Another kind of selection is going on within the language itself with reference to the use of particular forms and words. In reference to this, the study of dialects is of great interest. Dialects should not be regarded as degenerate conditions of literary languages. These languages are simply fortunate dialects, whose rival dialects have been less favored. We are constantly meeting in dialects forms and words which their sister literary languages have not preserved; and this fact gives dialects an important place in the study of the natural history of language.

The fact that some idioms have been lost has been disadvantageous to linguistic studies because intermediate forms have thereby disappeared, the existence of which would have explained many living forms. In this, again, we have presented in language something comparable to what has taken place among animals and plants. Moreover, a linguistic species, once extinct, can never be brought back to life. It has been only a little while since the Tasmanians disappeared, and their language with them. Those people who were the product of a long ethnic evolution can never be brought back; no more can a language like theirs, which was also the product of a long development, be revived. So in the world of animals and plants, the disappearance of a species is always definitive; to bring it back to a new life would require the impossible return of the conditions of every kind which had brought it up to the stage which it had reached at the moment of its extinction.
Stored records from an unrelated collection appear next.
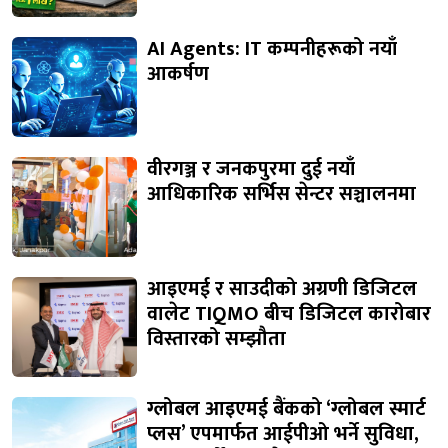
AI Agents: IT कम्पनीहरूको नयाँ
आकर्षण
वीरगञ्ज र जनकपुरमा दुई नयाँ
आधिकारिक सर्भिस सेन्टर सञ्चालनमा
आइएमई र साउदीको अग्रणी डिजिटल
वालेट TIQMO बीच डिजिटल कारोबार
विस्तारको सम्झौता
ग्लोबल आइएमई बैंकको ‘ग्लोबल स्मार्ट
प्लस’ एपमार्फत आईपीओ भर्ने सुविधा,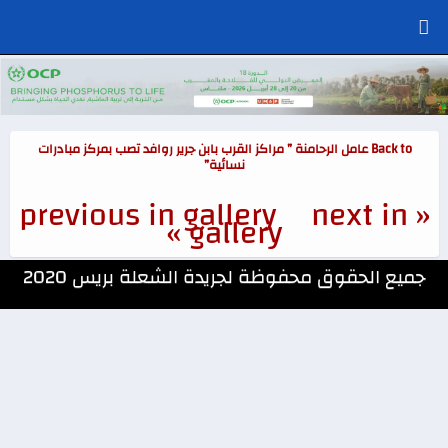
Back to عامل الرحامنة ” مراكز القرب بابن جرير روافد تصب بمركز مبادرات
نسائية”
next in
« previous in gallery
gallery »
جميع الحقوق محفوظة لجريدة الشعلة بريس 2020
I should be satisfied if I could believe that this review, perhaps too rapid, has made evident the interesting fact of the life and evolution of languages. To say life of language does not seem sufficient, for that word only gives the idea of a simple state of activity. The word evolution is more rigorously exact. We find ourselves, in fact, in the presence of successive developments of an entirely natural order. The organic perfectionment of the brain gives to the highest of the primates the faculty of articulate speech; that faculty, brought into play, gives rise to an extremely rudimentary system of expression, the source of which, as Lucretius has observed with much force and justice, lies in an imperious need. This need is, in fact, the creator of words. Gradually the monosyllabic words become differentiated into principal words and words of secondary signification. A new phase begins with the closer association of words, and the different processes of derivation develop themselves more and more. The third phase is characterized at first by a remarkable synthetic process, which soon, however, undergoes simplification, and yields under the influence of a more rapid civilization to a more and more accentuated analytical precision. The ultimate form has evidently not yet been reached by the English and French languages; but since language was born with man, and is his single characteristic, though laboriously and slowly developed as all his powers have expanded, it is destined to be transformed into more and more perfect forms of expression as man himself continues to ascend in the scale of superiority.—Translated for the Popular Science Monthly from the Revue Scientifique.